Bu yazı cuma günü yazıldı. Yazının yayınlanacağı pazartesi gününe kadar Türkiye’de nelerin olacağını bilemiyoruz ama emin olduğumuz bir şey var ki artık Türkiye, asla eskisi gibi berbat hayatın dayatıldığı, insanların psikolojilerinin yerlerde süründüğü, çoğunluğun zalime boyun eğdiği bir ülke olmayacak. Bu halk ayağa kalkmasını ve sokakta siyaset yapmasını öğrendi. Kolektif hafızasına bunları bir daha çıkmamacasına kazıdı. Paha biçilmez bir kazanım bu. Bu yaşlarda bunları gördüğümüz için kendimizi şanslı hissetmemiz gerekiyor.
Bu bir sınıf hareketi değil halk hareketi. Ama sınıf hareketleri, halk hareketi geleneği olan ülkelerde yükselir. Taksim Komünü, on günde bize bu geleneği kazandırdığı için, bu coğrafyada atılmış en ileri tarihsel adımlardan biridir belki de birincisidir.
Eğer bu halk hareketiyse halkın dünyasında, psikolojisinde, yüreğinde, aklında ne varsa bu harekete renk vermek durumundadır. Bu renklerin gerici ve faşist karakterde olmadığını belirtmemiz gerekiyor. Çünkü bu tür mücadele etmeyen, statükocu şeyler halkın bünyesinde gelişmez, egemenler tarafında “sağ tık + gönder” şeklinde halka yüklenir. Halkın gündeminde futbolun çok önemli bir yeri olduğu için, hareketin en önemli renklerinden biri de taraftarlık kültürüdür.
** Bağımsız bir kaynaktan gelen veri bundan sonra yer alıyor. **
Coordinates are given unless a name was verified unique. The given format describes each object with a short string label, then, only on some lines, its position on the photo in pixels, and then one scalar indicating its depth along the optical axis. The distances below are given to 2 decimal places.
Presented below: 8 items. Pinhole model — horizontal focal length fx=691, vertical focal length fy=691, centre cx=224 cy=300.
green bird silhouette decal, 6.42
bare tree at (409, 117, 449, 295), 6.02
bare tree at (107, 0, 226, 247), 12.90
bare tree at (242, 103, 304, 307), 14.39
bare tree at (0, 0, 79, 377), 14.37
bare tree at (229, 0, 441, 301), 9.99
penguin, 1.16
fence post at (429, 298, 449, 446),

Çok değil iki hafta önce, kapitalizmin futbola ettikleri üzerine belalar okuyorduk. Can almaya da başlayan bu bela, gençlere TOMA’lardan karanlık ve sömürü düzeni sıkıyordu. Hala da sıkıyor. Ama kökeninde –bazıları farkında olmasa da- kapitalizm karşıtlığının yattığı halk hareketi, taraftarlık kültürü üzerinde inanılmaz olumlu bir etki bıraktı.
Bu etkiyi geçen sene Metin Kurt’un cenazesinde de görmüştük. Bir komünist olan Metin Kurt “futbol borsada değil arsada güzel” demişti. Tabutunu çeşitli takım formaları giymiş taraftarlar beraber taşımışlardı. Verili düzen içerisinde sokakta birbirlerini gördüklerinde saldırıya geçenler, bir komünistin cenazesinde yan yana gelmişlerdi.
Taksim direnişinde de yan yana geldiler. Karşında faşizm varsa, yüklenirken yanında kimin olduğuna bakmazsın. O yüzen Çarşı grubu gidip 50 Fenerbahçeliyi polisin elinden kurtardı. O yüzden 1 Haziran günü alana “Yaşasın Renklerin Kardeşliği” pankartı arkasında her takımın taraftarı beraber girdi. Aralarındaki nefretin ne kadar da sanal olduğunu gördüler.
Ağustos ayında oynanacak olan Süper Kupa finalinde, bütün takım taraftarlarının formalarıyla karışık oturacakları konuşuluyor. Böyle bir şey gerçekleşirse futbolu geri kazanma mücadelemizde çok önemli bir barikatı daha yarmış olacağız.
Sadece futbolu değil başka şeyleri de geri kazanacağız. Şu anda Gezi Parkı’na giderseniz gelecekteki Türkiye’yi görebilirsiniz. O yüzden Taksim Komünü diyoruz. 1871 Paris Komünü’nü hatırlatıyor. Şu anda orada parasız eğitim, parasız sağlık, metalaştırılmamış sanat, kültür ve spor var. Dinci gericilik, ırkçılık, ayrımcılık yok. İnsanların yüzleri gülüyor. Umutsuzluktan, karamsarlıktan, “bu halkın adam olmayacağı” efsanesinden gram eser yok. Özel mülkiyet yok. Sömürü yok. Starlar, kahramanlar, padişahlar, stratejik derinlikçiler yok. Böyle bir ülke ne kadar güzeldir! Böyle bir ülkede futbol ne kadar heyecan vericidir!